- _Exercise description_:
The records below hold a stretch from the line with "こちらのページで遊べます。 (PC だけだよ)" through the line with "### RP是使用异步数据流进行编程"; return exactly those lines, ends included, and nothing more.

Entries taken from a collection:
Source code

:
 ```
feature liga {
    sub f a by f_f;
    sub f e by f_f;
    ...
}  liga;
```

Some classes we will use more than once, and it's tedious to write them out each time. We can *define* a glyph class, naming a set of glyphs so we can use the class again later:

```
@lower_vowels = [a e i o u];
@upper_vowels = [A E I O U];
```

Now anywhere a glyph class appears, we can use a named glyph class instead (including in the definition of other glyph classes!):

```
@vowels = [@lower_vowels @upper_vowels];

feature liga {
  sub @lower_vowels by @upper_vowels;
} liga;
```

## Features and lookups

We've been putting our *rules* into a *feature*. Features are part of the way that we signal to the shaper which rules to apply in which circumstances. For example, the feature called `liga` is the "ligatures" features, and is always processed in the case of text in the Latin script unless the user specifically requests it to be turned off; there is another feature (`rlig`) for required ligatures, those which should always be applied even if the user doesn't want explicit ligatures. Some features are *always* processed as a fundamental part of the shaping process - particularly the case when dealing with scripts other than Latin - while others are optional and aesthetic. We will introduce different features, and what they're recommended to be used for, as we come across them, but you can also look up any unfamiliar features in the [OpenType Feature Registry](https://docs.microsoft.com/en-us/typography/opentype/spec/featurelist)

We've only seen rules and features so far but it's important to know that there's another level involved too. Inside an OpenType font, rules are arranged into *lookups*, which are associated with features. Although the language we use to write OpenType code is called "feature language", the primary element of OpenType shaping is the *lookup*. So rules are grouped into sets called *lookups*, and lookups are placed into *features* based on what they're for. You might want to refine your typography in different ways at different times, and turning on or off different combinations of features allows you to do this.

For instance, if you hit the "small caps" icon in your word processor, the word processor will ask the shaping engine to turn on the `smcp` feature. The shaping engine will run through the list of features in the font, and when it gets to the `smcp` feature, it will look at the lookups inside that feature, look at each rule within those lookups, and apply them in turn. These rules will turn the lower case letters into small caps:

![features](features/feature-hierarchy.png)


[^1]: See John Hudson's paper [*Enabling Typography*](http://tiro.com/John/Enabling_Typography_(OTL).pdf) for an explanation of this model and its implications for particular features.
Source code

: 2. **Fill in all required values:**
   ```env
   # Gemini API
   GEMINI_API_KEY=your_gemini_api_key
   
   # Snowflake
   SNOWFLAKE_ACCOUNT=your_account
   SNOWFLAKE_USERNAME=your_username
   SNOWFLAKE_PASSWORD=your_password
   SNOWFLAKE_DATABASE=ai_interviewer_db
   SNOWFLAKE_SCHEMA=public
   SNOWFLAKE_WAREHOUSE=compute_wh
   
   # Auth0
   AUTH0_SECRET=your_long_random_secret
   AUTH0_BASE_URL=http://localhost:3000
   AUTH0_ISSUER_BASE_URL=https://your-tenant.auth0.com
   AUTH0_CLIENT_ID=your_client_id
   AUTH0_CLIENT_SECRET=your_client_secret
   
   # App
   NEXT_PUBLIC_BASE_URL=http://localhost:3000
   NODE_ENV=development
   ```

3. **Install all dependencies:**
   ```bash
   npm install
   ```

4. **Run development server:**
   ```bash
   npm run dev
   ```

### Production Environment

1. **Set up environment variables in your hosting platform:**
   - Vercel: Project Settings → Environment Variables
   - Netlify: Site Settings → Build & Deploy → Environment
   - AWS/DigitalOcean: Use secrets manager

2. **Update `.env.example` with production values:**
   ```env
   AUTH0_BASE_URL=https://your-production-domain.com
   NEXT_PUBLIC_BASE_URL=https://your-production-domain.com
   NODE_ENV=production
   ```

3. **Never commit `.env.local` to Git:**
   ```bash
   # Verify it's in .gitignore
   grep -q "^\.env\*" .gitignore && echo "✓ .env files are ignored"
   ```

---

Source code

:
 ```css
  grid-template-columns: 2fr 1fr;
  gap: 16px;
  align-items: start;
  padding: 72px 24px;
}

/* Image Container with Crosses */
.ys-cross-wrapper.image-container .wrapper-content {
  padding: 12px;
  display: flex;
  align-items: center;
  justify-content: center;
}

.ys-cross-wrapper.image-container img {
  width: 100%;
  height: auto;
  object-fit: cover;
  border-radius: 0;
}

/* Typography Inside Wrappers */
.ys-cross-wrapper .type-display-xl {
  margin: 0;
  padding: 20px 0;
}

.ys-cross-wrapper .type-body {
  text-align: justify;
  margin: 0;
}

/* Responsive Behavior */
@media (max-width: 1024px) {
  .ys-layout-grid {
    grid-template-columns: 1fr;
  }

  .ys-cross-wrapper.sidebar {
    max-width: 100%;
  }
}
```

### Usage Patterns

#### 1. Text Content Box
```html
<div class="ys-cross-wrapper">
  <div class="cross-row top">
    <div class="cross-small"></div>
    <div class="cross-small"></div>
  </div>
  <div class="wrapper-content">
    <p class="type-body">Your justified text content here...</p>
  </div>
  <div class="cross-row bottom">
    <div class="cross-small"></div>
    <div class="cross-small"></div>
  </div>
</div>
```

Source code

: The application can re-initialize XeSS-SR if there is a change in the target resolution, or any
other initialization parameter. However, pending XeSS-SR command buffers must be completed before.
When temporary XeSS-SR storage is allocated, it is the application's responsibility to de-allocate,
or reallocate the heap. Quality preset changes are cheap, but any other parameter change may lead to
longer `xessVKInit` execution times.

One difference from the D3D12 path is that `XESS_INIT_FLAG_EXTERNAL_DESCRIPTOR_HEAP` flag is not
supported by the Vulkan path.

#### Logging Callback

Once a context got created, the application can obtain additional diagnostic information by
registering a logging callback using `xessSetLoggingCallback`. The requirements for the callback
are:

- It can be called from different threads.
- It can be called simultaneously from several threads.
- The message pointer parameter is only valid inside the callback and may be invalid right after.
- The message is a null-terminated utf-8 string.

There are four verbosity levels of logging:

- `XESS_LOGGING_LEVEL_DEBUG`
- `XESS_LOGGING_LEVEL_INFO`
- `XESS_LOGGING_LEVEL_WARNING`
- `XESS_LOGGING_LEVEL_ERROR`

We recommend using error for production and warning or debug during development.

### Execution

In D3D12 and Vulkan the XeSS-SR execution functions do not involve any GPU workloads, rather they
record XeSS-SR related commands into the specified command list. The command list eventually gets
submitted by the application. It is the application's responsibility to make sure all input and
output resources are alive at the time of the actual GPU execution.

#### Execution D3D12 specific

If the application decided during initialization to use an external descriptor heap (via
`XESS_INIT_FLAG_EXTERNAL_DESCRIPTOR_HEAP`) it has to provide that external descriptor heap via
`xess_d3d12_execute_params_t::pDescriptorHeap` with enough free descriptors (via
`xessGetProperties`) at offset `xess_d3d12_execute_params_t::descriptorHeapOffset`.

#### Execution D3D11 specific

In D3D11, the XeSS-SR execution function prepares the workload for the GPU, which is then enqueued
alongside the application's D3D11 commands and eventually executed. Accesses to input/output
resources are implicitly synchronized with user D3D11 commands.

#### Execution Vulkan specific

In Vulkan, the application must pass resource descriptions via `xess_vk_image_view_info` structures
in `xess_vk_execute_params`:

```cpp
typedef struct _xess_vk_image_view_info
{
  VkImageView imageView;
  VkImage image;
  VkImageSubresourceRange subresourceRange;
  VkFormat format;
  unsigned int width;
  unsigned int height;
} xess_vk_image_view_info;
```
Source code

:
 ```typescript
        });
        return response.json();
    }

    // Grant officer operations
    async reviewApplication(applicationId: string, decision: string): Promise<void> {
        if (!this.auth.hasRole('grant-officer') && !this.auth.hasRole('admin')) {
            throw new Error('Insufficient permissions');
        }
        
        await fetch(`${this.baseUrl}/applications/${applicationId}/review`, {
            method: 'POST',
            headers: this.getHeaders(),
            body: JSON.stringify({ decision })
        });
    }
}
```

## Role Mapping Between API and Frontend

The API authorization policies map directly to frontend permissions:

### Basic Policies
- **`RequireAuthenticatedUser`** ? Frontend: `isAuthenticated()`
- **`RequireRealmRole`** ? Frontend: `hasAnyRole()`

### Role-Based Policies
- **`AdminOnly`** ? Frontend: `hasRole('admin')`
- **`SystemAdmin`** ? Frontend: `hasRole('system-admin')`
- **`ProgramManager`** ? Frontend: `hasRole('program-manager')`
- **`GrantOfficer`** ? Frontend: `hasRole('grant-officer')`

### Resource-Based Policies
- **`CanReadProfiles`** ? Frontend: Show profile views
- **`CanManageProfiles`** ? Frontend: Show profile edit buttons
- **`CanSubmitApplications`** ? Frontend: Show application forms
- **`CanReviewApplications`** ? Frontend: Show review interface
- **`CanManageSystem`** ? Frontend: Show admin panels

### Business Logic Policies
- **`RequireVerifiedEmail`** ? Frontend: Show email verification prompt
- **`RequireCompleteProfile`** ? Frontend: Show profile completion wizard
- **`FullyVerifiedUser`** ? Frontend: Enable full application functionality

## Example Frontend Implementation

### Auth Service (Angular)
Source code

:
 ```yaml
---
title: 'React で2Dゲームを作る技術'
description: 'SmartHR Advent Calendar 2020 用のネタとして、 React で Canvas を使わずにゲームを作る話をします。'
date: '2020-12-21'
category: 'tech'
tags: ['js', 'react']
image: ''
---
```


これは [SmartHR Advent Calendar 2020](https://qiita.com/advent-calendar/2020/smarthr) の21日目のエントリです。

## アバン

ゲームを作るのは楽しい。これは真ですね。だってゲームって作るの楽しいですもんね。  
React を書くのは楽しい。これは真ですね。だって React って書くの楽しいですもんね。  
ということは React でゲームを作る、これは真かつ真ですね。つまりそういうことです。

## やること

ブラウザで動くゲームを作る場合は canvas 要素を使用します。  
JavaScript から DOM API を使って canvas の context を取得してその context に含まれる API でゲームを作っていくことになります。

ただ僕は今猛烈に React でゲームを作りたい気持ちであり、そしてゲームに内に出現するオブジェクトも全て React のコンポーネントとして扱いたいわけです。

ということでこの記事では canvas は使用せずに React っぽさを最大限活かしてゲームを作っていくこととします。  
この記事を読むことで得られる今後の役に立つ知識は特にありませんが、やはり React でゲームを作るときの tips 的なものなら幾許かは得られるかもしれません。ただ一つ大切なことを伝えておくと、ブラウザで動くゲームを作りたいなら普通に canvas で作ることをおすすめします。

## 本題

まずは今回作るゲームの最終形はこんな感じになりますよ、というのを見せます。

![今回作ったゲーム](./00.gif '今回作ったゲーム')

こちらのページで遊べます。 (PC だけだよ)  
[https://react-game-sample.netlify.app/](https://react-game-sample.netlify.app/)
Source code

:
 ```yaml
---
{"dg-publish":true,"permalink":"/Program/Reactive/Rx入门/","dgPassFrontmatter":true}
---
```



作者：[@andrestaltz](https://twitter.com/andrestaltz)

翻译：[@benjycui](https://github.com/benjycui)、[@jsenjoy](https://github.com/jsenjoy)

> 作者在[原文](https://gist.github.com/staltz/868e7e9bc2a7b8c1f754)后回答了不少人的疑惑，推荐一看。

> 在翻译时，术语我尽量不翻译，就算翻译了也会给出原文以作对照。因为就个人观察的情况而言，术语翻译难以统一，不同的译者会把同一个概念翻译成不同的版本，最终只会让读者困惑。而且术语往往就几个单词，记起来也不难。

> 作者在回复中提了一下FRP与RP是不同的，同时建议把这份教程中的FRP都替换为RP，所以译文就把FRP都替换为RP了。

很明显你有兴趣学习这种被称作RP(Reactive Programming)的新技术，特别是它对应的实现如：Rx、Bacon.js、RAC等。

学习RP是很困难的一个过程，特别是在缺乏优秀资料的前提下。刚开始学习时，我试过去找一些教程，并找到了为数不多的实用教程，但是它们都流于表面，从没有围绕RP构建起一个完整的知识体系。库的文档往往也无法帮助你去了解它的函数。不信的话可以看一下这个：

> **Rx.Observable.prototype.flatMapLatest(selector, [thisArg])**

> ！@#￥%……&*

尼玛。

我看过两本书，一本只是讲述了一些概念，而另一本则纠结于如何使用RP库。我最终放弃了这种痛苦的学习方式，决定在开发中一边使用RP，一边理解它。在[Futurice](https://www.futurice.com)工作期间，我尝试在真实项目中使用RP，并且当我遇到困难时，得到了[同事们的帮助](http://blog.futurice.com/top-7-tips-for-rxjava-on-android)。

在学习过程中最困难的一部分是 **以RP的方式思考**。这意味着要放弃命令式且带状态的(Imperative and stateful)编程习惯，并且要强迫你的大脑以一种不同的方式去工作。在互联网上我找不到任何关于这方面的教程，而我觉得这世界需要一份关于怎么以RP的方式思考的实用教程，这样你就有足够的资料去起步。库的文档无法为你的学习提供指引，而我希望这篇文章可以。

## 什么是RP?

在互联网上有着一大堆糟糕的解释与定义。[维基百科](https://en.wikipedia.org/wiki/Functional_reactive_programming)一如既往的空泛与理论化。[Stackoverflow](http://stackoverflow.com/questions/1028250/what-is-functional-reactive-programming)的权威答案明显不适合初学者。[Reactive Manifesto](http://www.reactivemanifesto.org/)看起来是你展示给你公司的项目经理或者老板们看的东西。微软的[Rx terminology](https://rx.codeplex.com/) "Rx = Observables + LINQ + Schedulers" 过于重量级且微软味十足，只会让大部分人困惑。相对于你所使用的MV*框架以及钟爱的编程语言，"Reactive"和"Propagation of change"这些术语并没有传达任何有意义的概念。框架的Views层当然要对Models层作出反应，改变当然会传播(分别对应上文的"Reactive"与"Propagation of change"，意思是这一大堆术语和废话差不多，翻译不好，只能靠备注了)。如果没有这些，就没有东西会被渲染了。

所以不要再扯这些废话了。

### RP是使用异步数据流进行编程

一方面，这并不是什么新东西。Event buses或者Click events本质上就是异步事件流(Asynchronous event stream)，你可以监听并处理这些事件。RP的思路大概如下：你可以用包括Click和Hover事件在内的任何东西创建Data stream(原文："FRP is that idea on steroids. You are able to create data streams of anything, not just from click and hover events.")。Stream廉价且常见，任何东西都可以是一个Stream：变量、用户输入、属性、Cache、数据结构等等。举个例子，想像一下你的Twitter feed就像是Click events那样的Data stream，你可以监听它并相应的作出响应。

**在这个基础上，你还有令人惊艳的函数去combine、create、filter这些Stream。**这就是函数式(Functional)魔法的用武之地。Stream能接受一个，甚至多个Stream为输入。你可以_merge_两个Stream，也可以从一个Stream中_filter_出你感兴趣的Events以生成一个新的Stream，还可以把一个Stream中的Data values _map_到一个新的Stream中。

- _Solution below_:
こちらのページで遊べます。 (PC だけだよ)  
[https://react-game-sample.netlify.app/](https://react-game-sample.netlify.app/)
Source code

:
 ```yaml
---
{"dg-publish":true,"permalink":"/Program/Reactive/Rx入门/","dgPassFrontmatter":true}
---
```



作者：[@andrestaltz](https://twitter.com/andrestaltz)

翻译：[@benjycui](https://github.com/benjycui)、[@jsenjoy](https://github.com/jsenjoy)

> 作者在[原文](https://gist.github.com/staltz/868e7e9bc2a7b8c1f754)后回答了不少人的疑惑，推荐一看。

> 在翻译时，术语我尽量不翻译，就算翻译了也会给出原文以作对照。因为就个人观察的情况而言，术语翻译难以统一，不同的译者会把同一个概念翻译成不同的版本，最终只会让读者困惑。而且术语往往就几个单词，记起来也不难。

> 作者在回复中提了一下FRP与RP是不同的，同时建议把这份教程中的FRP都替换为RP，所以译文就把FRP都替换为RP了。

很明显你有兴趣学习这种被称作RP(Reactive Programming)的新技术，特别是它对应的实现如：Rx、Bacon.js、RAC等。

学习RP是很困难的一个过程，特别是在缺乏优秀资料的前提下。刚开始学习时，我试过去找一些教程，并找到了为数不多的实用教程，但是它们都流于表面，从没有围绕RP构建起一个完整的知识体系。库的文档往往也无法帮助你去了解它的函数。不信的话可以看一下这个：

> **Rx.Observable.prototype.flatMapLatest(selector, [thisArg])**

> ！@#￥%……&*

尼玛。

我看过两本书，一本只是讲述了一些概念，而另一本则纠结于如何使用RP库。我最终放弃了这种痛苦的学习方式，决定在开发中一边使用RP，一边理解它。在[Futurice](https://www.futurice.com)工作期间，我尝试在真实项目中使用RP，并且当我遇到困难时，得到了[同事们的帮助](http://blog.futurice.com/top-7-tips-for-rxjava-on-android)。

在学习过程中最困难的一部分是 **以RP的方式思考**。这意味着要放弃命令式且带状态的(Imperative and stateful)编程习惯，并且要强迫你的大脑以一种不同的方式去工作。在互联网上我找不到任何关于这方面的教程，而我觉得这世界需要一份关于怎么以RP的方式思考的实用教程，这样你就有足够的资料去起步。库的文档无法为你的学习提供指引，而我希望这篇文章可以。

## 什么是RP?

在互联网上有着一大堆糟糕的解释与定义。[维基百科](https://en.wikipedia.org/wiki/Functional_reactive_programming)一如既往的空泛与理论化。[Stackoverflow](http://stackoverflow.com/questions/1028250/what-is-functional-reactive-programming)的权威答案明显不适合初学者。[Reactive Manifesto](http://www.reactivemanifesto.org/)看起来是你展示给你公司的项目经理或者老板们看的东西。微软的[Rx terminology](https://rx.codeplex.com/) "Rx = Observables + LINQ + Schedulers" 过于重量级且微软味十足，只会让大部分人困惑。相对于你所使用的MV*框架以及钟爱的编程语言，"Reactive"和"Propagation of change"这些术语并没有传达任何有意义的概念。框架的Views层当然要对Models层作出反应，改变当然会传播(分别对应上文的"Reactive"与"Propagation of change"，意思是这一大堆术语和废话差不多，翻译不好，只能靠备注了)。如果没有这些，就没有东西会被渲染了。

所以不要再扯这些废话了。

### RP是使用异步数据流进行编程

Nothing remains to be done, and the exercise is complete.